Spectrum of Pituitary Disease in Multiple Endocrine Neoplasia Type 1 (MEN 1): Clinical, Biochemical, and Radiological Features of Pituitary Disease in a Large MEN 1 Kindred
Burgess, JR and Shepherd, JJ and Parameswaran, V and Hoffman, L and Greenaway, TM, Spectrum of Pituitary Disease in Multiple Endocrine Neoplasia Type 1 (MEN 1): Clinical, Biochemical, and Radiological Features of Pituitary Disease in a Large MEN 1 Kindred, Journal of Clinical Endocrinology and Metabolism, 81, (7) pp. 2642-2646. ISSN 0021-972X (1996) [Refereed Article]

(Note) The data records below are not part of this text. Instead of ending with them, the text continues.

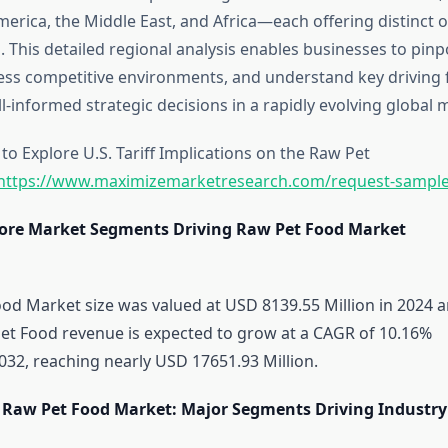
America, the Middle East, and Africa—each offering distinct 
. This detailed regional analysis enables businesses to pin
ess competitive environments, and understand key driving 
-informed strategic decisions in a rapidly evolving global 
o Explore U.S. Tariff Implications on the Raw Pet
https://www.maximizemarketresearch.com/request-sample
ore Market Segments Driving Raw Pet Food Market
od Market size was valued at USD 8139.55 Million in 2024 
Pet Food revenue is expected to grow at a CAGR of 10.16%
032, reaching nearly USD 17651.93 Million.
 Raw Pet Food Market: Major Segments Driving Industry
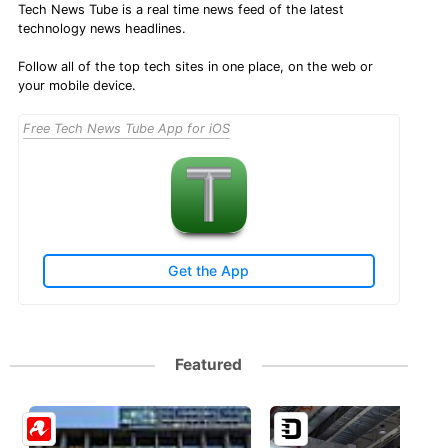
Tech News Tube is a real time news feed of the latest
technology news headlines.
Follow all of the top tech sites in one place, on the web or
your mobile device.
Free Tech News Tube App for iOS
Get the App
Featured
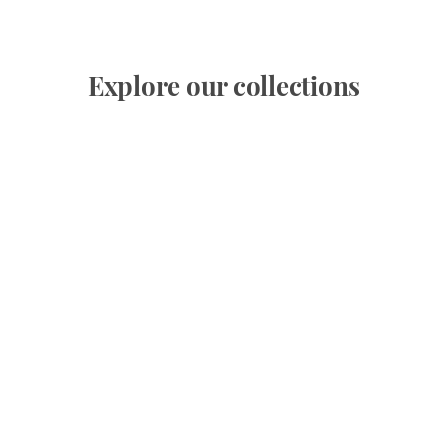
Explore our collections
Superb villa overlooking the bay of Théoule and
the sea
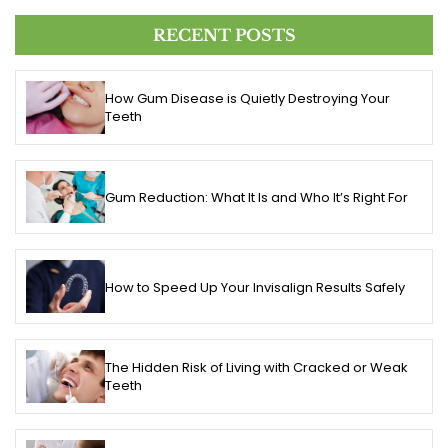
RECENT POSTS
How Gum Disease is Quietly Destroying Your
Teeth
Gum Reduction: What It Is and Who It’s Right For
How to Speed Up Your Invisalign Results Safely
The Hidden Risk of Living with Cracked or Weak
Teeth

Prolactinomas and somatotropinomas are reported to be the pituitary lesions most frequently associated with multiple endocrine neoplasia type 1 (MEN 1). However, few reports have documented the full spectrum of pituitary disease in this condition. We report herein the clinical, biochemical (PRL, α-subunit, insulin-like growth factor-I, cortisol, and thyroid function), and radiological (magnetic resonance imaging and computerized tomography scan) characteristics of pituitary disease occurring in a single MEN 1 pedigree containing 165 MEN 1-affected members. Pituitary lesions were detected in 30 (18%) of 165 patients overall. In the subgroup of MEN 1 patients (n = 131) living after recognition of MEN 1 in the kindred, pituitary lesions were detected in 25 (19%). In 76% of patients with pituitary lesions, the diagnosis was made by prospective screening; the remainder sought medical attention for symptomatic pituitary disease. Prolactinomas accounted for 76%, and nonfunctioning adenomas accounted for the remaining 24%. α-Subunit elevation was observed in 29% of 41 patients tested, and an aggressive α-subunit secreting macroadenoma developed in 1 subject with a previously documented prolactinoma. Progression of pituitary disease occurred in 47% of patients with prolactinoma. There were no cases of Cushing's disease, thyrotropinoma, or somatotropinoma. We conclude that 1) in addition to prolactinomas, nonfunctioning pituitary tumors are common in MEN 1; 2) α-subunit hypersecretion is frequent in MEN 1; 3) comprehensive screening may identify many clinically significant but asymptomatic pituitary lesions; and 4) prolactinomas occurring in MEN 1 may behave more aggressively than sporadic prolactinomas.